Monday, August 08, 2005

And i'm dreaming of improbable places again...

"i want to live in a small town in deep South in the States. I want to live in a town where summers are hot and long and careless and women are full figured and wear long dresses and practice magic and men speak in this almost musical Southern drawl and there's music seemingly everywhere…and there's a street named Sullivan Street…"

"Why's that?"

"i don't know. I can just see the place, that town with its people, it all seems so real, uncomplicated. Funny, of all places in the world i want to be in this middle of nowhere place. Do you know a place like that?"

"Well, i am not sure. You're asking for too much, lady. Long dresses and magic...Move to New Orleans."

"But that's a city, I want a small town"

"How's Tennessee? Not quite deep south, but still… Maybe Memphis?"

"Not quite…"

"What then?"

"Don't know.

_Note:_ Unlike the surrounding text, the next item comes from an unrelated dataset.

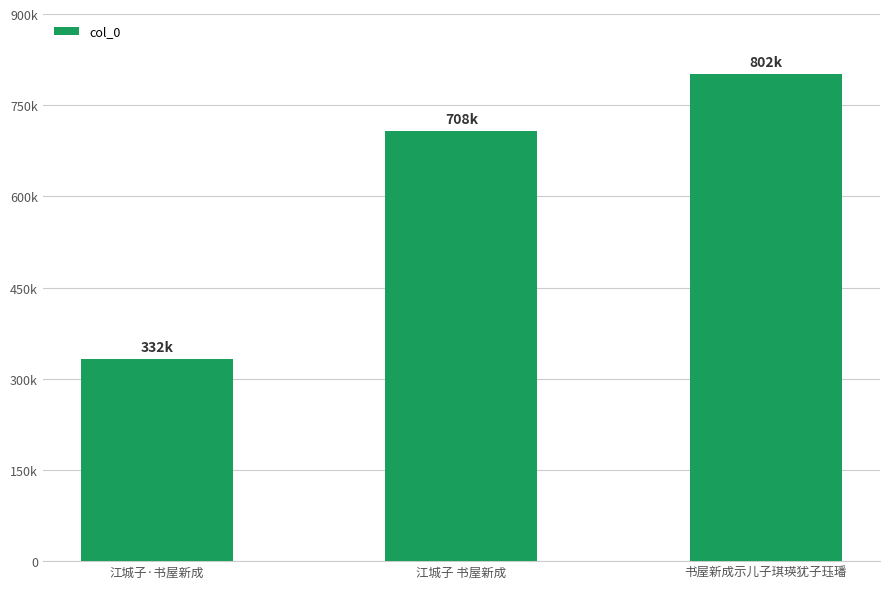

Reading right to left, list all the values displayed in this chart.

801774	707878	332445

I guess you'll have to find it yourself…guys would call you sweetheart and tell you you're pretty" he said this in this deep southern accent, purrty, made me laugh.

***
and the next day...

"i'm sad..."

"why's that?"

"that whole small town dream... i just want real life. with real people. real men. there are no real men left anymore. they're either fags or too pretentious, too snobbish or too stuck up. or too young even at the age of thirty. sigh. are there really no real men left?"

"hmmm, you're looking at one..."

"yeah, but you don't count..."

"thank you very much i don't."

"perhaps to your missus... i just want real people with real lives. lately i'm getting a feeling that all i see around me is some kind of immitation of life that's being lived elsewhere. yeah, i'm going to move to that southern town one day. just to see how real THAT feels"

"Oh, come on, you just want to get yourself some southern love..."

"Maybe...or i'm just confusing real with redneck. go figure."